Which of the lines in the data below contain the string "metavar"? Copy each of them.
------
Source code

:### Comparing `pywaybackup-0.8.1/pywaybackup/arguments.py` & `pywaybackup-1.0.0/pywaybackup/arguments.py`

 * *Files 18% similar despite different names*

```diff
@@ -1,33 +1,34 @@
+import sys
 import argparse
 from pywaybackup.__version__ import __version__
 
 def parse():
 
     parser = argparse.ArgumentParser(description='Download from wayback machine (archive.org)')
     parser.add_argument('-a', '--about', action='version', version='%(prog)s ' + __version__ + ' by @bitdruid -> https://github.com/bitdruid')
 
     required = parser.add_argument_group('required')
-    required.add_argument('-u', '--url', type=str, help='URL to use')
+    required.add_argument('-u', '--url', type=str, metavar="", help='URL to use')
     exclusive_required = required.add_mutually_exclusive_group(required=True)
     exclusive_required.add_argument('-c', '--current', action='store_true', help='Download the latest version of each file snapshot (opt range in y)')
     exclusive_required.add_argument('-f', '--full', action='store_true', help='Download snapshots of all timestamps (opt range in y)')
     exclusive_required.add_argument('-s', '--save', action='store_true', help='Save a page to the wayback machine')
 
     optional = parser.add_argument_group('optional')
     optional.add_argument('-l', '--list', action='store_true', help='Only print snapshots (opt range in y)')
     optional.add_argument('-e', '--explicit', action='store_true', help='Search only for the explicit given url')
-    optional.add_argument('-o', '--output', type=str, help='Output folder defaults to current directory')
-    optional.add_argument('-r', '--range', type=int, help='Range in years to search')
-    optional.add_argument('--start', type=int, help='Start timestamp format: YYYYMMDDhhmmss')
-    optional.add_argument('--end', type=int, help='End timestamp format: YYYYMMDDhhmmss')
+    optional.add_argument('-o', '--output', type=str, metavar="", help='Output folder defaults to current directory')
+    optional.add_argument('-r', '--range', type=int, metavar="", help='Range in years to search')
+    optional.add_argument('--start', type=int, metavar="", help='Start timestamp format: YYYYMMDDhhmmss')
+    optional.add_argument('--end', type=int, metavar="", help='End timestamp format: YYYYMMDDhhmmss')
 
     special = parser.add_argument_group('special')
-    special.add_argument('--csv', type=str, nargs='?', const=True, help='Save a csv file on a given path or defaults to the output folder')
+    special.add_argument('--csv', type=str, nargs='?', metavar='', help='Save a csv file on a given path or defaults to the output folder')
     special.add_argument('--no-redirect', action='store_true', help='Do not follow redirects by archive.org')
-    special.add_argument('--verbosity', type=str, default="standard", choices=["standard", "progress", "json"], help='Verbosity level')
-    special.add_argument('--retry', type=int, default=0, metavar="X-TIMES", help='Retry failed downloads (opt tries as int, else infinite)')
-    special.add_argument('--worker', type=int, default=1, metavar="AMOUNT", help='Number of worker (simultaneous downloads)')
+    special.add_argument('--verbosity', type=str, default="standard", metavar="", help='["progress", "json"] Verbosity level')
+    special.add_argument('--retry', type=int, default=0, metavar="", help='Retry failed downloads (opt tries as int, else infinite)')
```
------
→ **Finished task**:
+    required.add_argument('-u', '--url', type=str, metavar="", help='URL to use')
+    optional.add_argument('-o', '--output', type=str, metavar="", help='Output folder defaults to current directory')
+    optional.add_argument('-r', '--range', type=int, metavar="", help='Range in years to search')
+    optional.add_argument('--start', type=int, metavar="", help='Start timestamp format: YYYYMMDDhhmmss')
+    optional.add_argument('--end', type=int, metavar="", help='End timestamp format: YYYYMMDDhhmmss')
+    special.add_argument('--csv', type=str, nargs='?', metavar='', help='Save a csv file on a given path or defaults to the output folder')
-    special.add_argument('--retry', type=int, default=0, metavar="X-TIMES", help='Retry failed downloads (opt tries as int, else infinite)')
-    special.add_argument('--worker', type=int, default=1, metavar="AMOUNT", help='Number of worker (simultaneous downloads)')
+    special.add_argument('--verbosity', type=str, default="standard", metavar="", help='["progress", "json"] Verbosity level')
+    special.add_argument('--retry', type=int, default=0, metavar="", help='Retry failed downloads (opt tries as int, else infinite)')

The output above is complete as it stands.